Return only the lines of the listing below that run from the line with "Monterrey Mexico" through the line with "contrato era nossa", both ends included, exactly as written.

Data listing -
####################

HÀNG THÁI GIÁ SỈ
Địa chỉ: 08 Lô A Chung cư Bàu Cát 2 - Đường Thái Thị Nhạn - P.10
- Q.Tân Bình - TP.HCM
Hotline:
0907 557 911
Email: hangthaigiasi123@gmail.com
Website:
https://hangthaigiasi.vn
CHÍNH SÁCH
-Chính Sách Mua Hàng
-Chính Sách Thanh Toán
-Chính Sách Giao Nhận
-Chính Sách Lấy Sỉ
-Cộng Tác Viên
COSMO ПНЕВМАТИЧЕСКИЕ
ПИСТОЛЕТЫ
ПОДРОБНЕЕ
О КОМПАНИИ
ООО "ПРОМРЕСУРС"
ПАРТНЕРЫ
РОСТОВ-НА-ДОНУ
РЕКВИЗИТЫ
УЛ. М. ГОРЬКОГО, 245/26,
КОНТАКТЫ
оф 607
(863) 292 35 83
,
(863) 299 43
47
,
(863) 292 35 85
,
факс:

####################

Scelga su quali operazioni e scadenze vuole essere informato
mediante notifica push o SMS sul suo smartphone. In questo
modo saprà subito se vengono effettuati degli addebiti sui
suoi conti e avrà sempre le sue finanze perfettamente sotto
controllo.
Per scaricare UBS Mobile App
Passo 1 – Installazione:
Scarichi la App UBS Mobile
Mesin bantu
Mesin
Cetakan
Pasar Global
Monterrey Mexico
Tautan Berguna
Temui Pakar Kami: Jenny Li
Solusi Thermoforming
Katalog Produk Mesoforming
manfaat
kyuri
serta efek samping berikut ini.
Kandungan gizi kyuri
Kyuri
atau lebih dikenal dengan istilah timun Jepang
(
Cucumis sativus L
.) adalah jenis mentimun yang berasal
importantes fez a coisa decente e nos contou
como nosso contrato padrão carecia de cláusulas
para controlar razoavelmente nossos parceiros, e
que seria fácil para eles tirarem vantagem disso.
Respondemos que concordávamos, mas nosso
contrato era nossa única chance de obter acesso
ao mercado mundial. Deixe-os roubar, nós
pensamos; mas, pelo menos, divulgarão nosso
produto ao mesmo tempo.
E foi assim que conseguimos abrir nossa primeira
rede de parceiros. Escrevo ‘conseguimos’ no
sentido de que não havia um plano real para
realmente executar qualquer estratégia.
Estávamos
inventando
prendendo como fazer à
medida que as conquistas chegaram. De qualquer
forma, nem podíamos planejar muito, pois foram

####################

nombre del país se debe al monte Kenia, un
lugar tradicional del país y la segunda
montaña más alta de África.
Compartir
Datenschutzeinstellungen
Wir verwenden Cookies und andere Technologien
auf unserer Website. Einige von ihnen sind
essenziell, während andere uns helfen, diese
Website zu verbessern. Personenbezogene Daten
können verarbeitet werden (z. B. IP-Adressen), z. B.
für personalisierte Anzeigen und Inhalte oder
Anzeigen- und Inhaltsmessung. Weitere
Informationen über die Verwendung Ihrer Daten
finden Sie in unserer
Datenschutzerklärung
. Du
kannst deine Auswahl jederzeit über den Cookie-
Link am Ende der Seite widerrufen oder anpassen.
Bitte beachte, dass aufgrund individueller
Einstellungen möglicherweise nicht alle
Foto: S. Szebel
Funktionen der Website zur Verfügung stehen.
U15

####################

Written answer -
Monterrey Mexico
Tautan Berguna
Temui Pakar Kami: Jenny Li
Solusi Thermoforming
Katalog Produk Mesoforming
manfaat
kyuri
serta efek samping berikut ini.
Kandungan gizi kyuri
Kyuri
atau lebih dikenal dengan istilah timun Jepang
(
Cucumis sativus L
.) adalah jenis mentimun yang berasal
importantes fez a coisa decente e nos contou
como nosso contrato padrão carecia de cláusulas
para controlar razoavelmente nossos parceiros, e
que seria fácil para eles tirarem vantagem disso.
Respondemos que concordávamos, mas nosso
contrato era nossa única chance de obter acesso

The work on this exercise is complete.